» ACTION ITEM:
Everything from the line with "رابطه داشتن با" through the end of the entries must be transcribed exactly; no other lines belong in the answer.

» DATA FOR THIS EXERCISE:

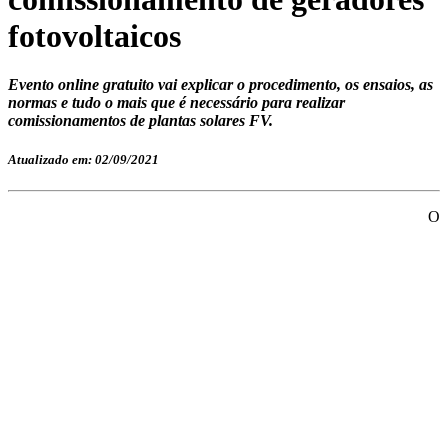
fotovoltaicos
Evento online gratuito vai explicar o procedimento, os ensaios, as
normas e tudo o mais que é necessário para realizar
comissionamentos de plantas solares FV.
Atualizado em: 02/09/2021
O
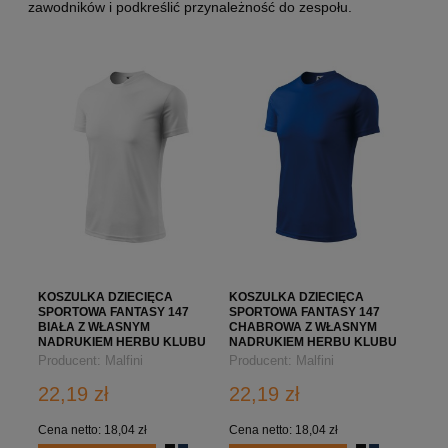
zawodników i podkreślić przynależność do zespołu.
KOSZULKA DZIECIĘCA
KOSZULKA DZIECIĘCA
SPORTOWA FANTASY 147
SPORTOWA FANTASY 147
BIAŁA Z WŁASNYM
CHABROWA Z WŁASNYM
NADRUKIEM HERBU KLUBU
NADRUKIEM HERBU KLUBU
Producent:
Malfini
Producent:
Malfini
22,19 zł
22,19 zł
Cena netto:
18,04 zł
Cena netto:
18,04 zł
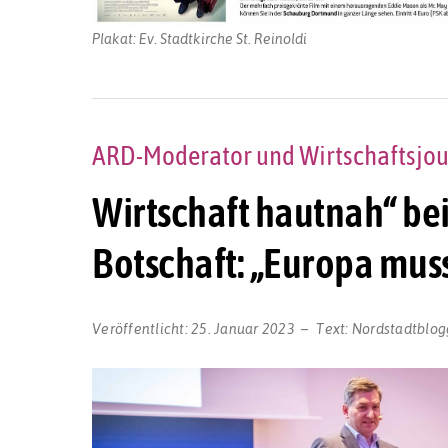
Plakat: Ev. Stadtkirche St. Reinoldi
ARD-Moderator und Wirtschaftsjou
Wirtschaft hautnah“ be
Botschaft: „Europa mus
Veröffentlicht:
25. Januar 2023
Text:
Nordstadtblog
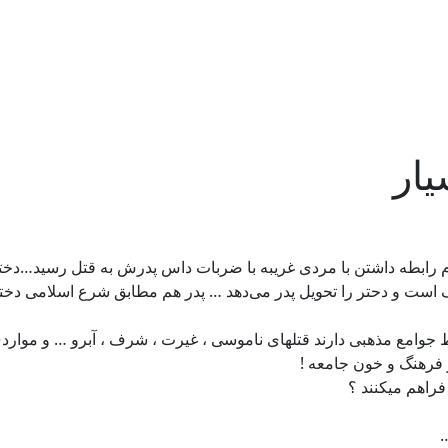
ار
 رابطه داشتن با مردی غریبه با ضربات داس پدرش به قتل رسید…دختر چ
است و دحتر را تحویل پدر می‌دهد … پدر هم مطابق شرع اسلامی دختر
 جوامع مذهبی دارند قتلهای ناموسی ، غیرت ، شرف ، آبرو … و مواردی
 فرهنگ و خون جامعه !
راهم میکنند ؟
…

» THE ANSWER:
 رابطه داشتن با مردی غریبه با ضربات داس پدرش به قتل رسید…دختر چ
است و دحتر را تحویل پدر می‌دهد … پدر هم مطابق شرع اسلامی دختر
 جوامع مذهبی دارند قتلهای ناموسی ، غیرت ، شرف ، آبرو … و مواردی
 فرهنگ و خون جامعه !
راهم میکنند ؟
…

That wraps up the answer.